▶ BRIEF
Output, verbatim and without pictures, the lines from the first line of the listing through the line containing "Grilled fish, grilled".

▶ RECORDED DATA
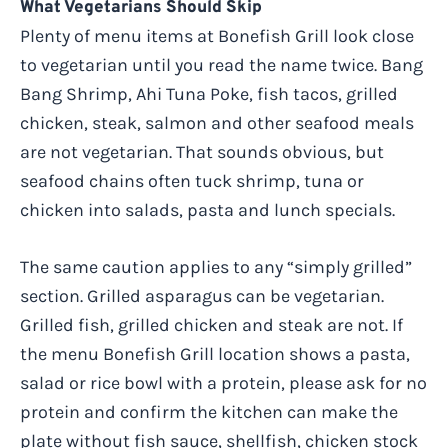
What Vegetarians Should Skip
Plenty of menu items at Bonefish Grill look close
to vegetarian until you read the name twice. Bang
Bang Shrimp, Ahi Tuna Poke, fish tacos, grilled
chicken, steak, salmon and other seafood meals
are not vegetarian. That sounds obvious, but
seafood chains often tuck shrimp, tuna or
chicken into salads, pasta and lunch specials.
The same caution applies to any “simply grilled”
section. Grilled asparagus can be vegetarian.
Grilled fish, grilled chicken and steak are not. If
the menu Bonefish Grill location shows a pasta,
salad or rice bowl with a protein, please ask for no
protein and confirm the kitchen can make the
plate without fish sauce, shellfish, chicken stock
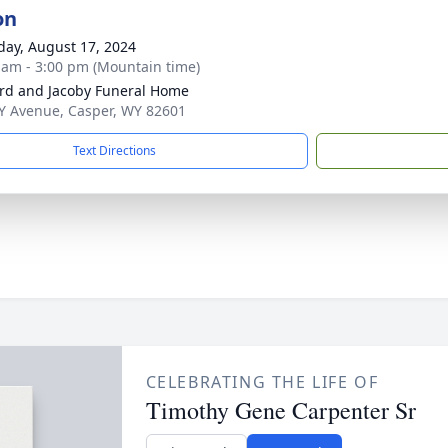
on
day, August 17, 2024
 am - 3:00 pm (Mountain time)
rd and Jacoby Funeral Home
Y Avenue, Casper, WY 82601
Text Directions
CELEBRATING THE LIFE OF
Timothy Gene Carpenter Sr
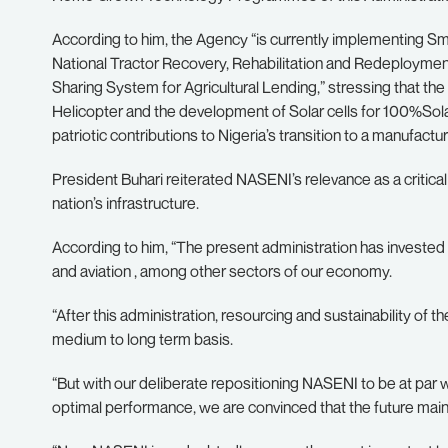
According to him, the Agency “is currently implementing Sma
National Tractor Recovery, Rehabilitation and Redeployment 
Sharing System for Agricultural Lending,” stressing that th
Helicopter and the development of Solar cells for 100%Sol
patriotic contributions to Nigeria’s transition to a manufact
President Buhari reiterated NASENI’s relevance as a critica
nation’s infrastructure.
According to him, “The present administration has invested heav
and aviation , among other sectors of our economy.
“After this administration, resourcing and sustainability of th
medium to long term basis.
“But with our deliberate repositioning NASENI to be at par 
optimal performance, we are convinced that the future maint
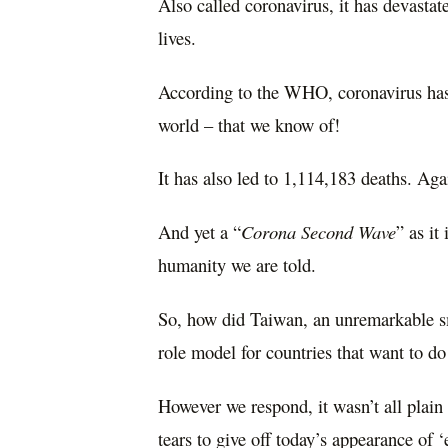
Also called coronavirus, it has devastat
lives.
According to the WHO, coronavirus has
world – that we know of!
It has also led to 1,114,183 deaths. Aga
And yet a “
Corona Second Wave
” as it
humanity we are told.
So, how did Taiwan, an unremarkable sm
role model for countries that want to d
However we respond, it wasn’t all plain
tears to
give off today’s appearance of ‘e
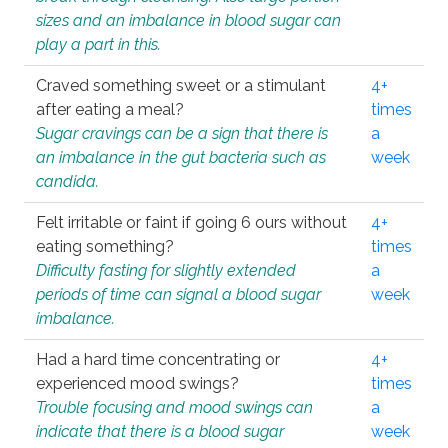
sizes and an imbalance in blood sugar can
play a part in this.
Craved something sweet or a stimulant
4+
after eating a meal?
times
Sugar cravings can be a sign that there is
a
an imbalance in the gut bacteria such as
week
candida.
Felt irritable or faint if going 6 ours without
4+
eating something?
times
Difficulty fasting for slightly extended
a
periods of time can signal a blood sugar
week
imbalance.
Had a hard time concentrating or
4+
experienced mood swings?
times
Trouble focusing and mood swings can
a
indicate that there is a blood sugar
week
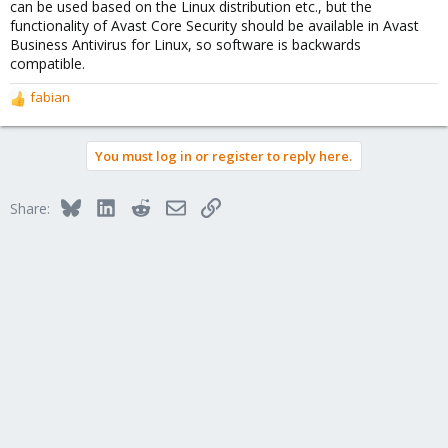
can be used based on the Linux distribution etc., but the
functionality of Avast Core Security should be available in Avast
Business Antivirus for Linux, so software is backwards
compatible.
fabian
R
e
a
You must log in or register to reply here.
c
t
i
Bluesky
LinkedIn
Reddit
Email
Link
Share:
o
n
s
:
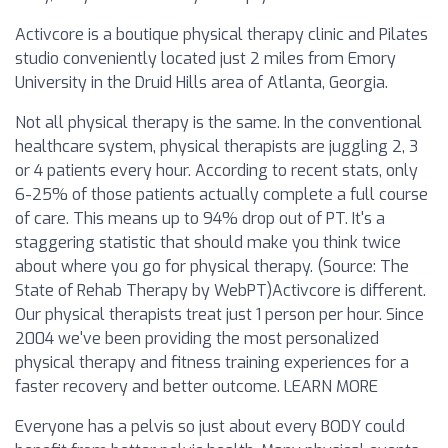
Activcore is a boutique physical therapy clinic and Pilates
studio conveniently located just 2 miles from Emory
University in the Druid Hills area of Atlanta, Georgia.
Not all physical therapy is the same. In the conventional
healthcare system, physical therapists are juggling 2, 3
or 4 patients every hour. According to recent stats, only
6-25% of those patients actually complete a full course
of care. This means up to 94% drop out of PT. It's a
staggering statistic that should make you think twice
about where you go for physical therapy. (Source: The
State of Rehab Therapy by WebPT)‍Activcore is different.
Our physical therapists treat just 1 person per hour. Since
2004 we've been providing the most personalized
physical therapy and fitness training experiences for a
faster recovery and better outcome. LEARN MORE‍‍
Everyone has a pelvis so just about every BODY could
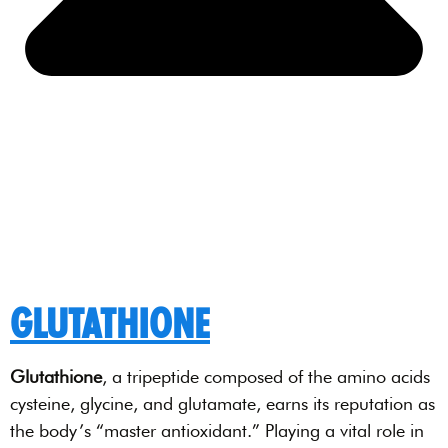
GLUTATHIONE
Glutathione
, a tripeptide composed of the amino acids
cysteine, glycine, and glutamate, earns its reputation as
the body’s “master antioxidant.” Playing a vital role in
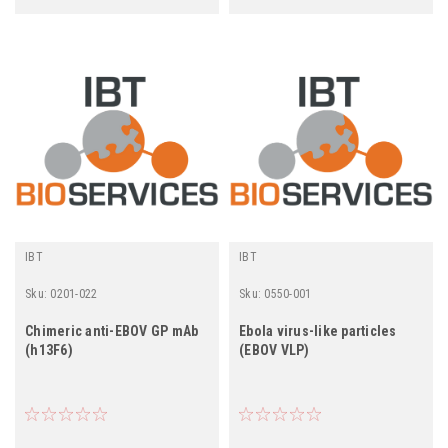
IBT
IBT
Sku:
0201-022
Sku:
0550-001
Chimeric anti-EBOV GP mAb
Ebola virus-like particles
(h13F6)
(EBOV VLP)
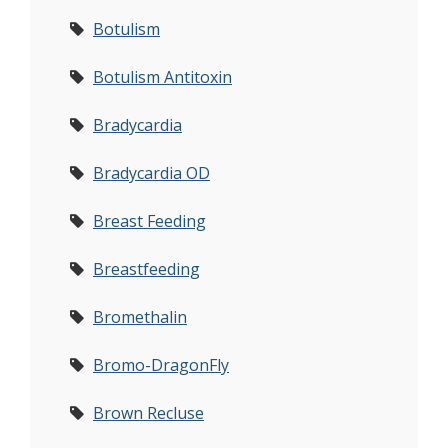
Botulism
Botulism Antitoxin
Bradycardia
Bradycardia OD
Breast Feeding
Breastfeeding
Bromethalin
Bromo-DragonFly
Brown Recluse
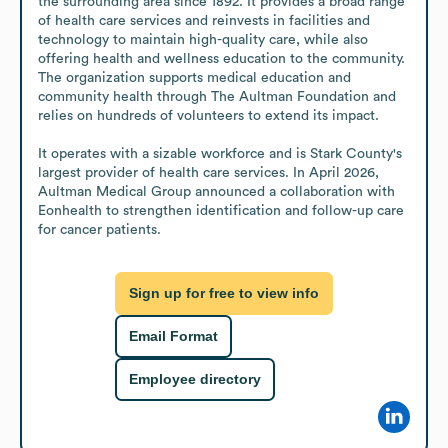
the surrounding area since 1892. It provides a broad range 
of health care services and reinvests in facilities and 
technology to maintain high-quality care, while also 
offering health and wellness education to the community. 
The organization supports medical education and 
community health through The Aultman Foundation and 
relies on hundreds of volunteers to extend its impact.

It operates with a sizable workforce and is Stark County's 
largest provider of health care services. In April 2026, 
Aultman Medical Group announced a collaboration with 
Eonhealth to strengthen identification and follow-up care 
for cancer patients.
Sign up for free to view info
Email Format
Employee directory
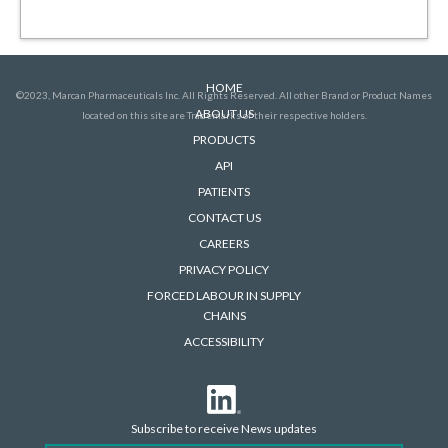
HOME
©2023, Marcan Pharmaceuticals Inc. All Rights Reserved. All other Brand or Product Names
ABOUT US
located on this site are Trademarks of their respective holders.
PRODUCTS
API
PATIENTS
CONTACT US
CAREERS
PRIVACY POLICY
FORCED LABOUR IN SUPPLY
CHAINS
ACCESSIBILITY
Subscribe to receive News updates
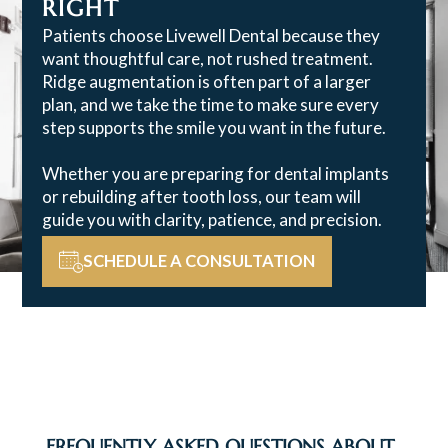
RIGHT
Patients choose Livewell Dental because they
want thoughtful care, not rushed treatment.
Ridge augmentation is often part of a larger
plan, and we take the time to make sure every
step supports the smile you want in the future.
Whether you are preparing for dental implants
or rebuilding after tooth loss, our team will
guide you with clarity, patience, and precision.
SCHEDULE A CONSULTATION
FREQUENTLY ASKED QUESTIONS ABOUT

▶ ANSWER BOX
What Vegetarians Should Skip
Plenty of menu items at Bonefish Grill look close
to vegetarian until you read the name twice. Bang
Bang Shrimp, Ahi Tuna Poke, fish tacos, grilled
chicken, steak, salmon and other seafood meals
are not vegetarian. That sounds obvious, but
seafood chains often tuck shrimp, tuna or
chicken into salads, pasta and lunch specials.
The same caution applies to any “simply grilled”
section. Grilled asparagus can be vegetarian.
Grilled fish, grilled chicken and steak are not. If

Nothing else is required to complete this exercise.